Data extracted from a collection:
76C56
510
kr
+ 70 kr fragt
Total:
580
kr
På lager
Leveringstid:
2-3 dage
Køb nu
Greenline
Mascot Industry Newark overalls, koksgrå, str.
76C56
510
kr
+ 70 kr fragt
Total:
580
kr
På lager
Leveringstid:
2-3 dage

▶ [Assigned task]
Can you put the records above into a JSON list of strings, one string per line, with blank lines left out?

▶ [Output for this task]
[
  "76C56",
  "510",
  "kr",
  "+ 70 kr fragt",
  "Total:",
  "580",
  "kr",
  "På lager",
  "Leveringstid:",
  "2-3 dage",
  "Køb nu",
  "Greenline",
  "Mascot Industry Newark overalls, koksgrå, str.",
  "76C56",
  "510",
  "kr",
  "+ 70 kr fragt",
  "Total:",
  "580",
  "kr",
  "På lager",
  "Leveringstid:",
  "2-3 dage"
]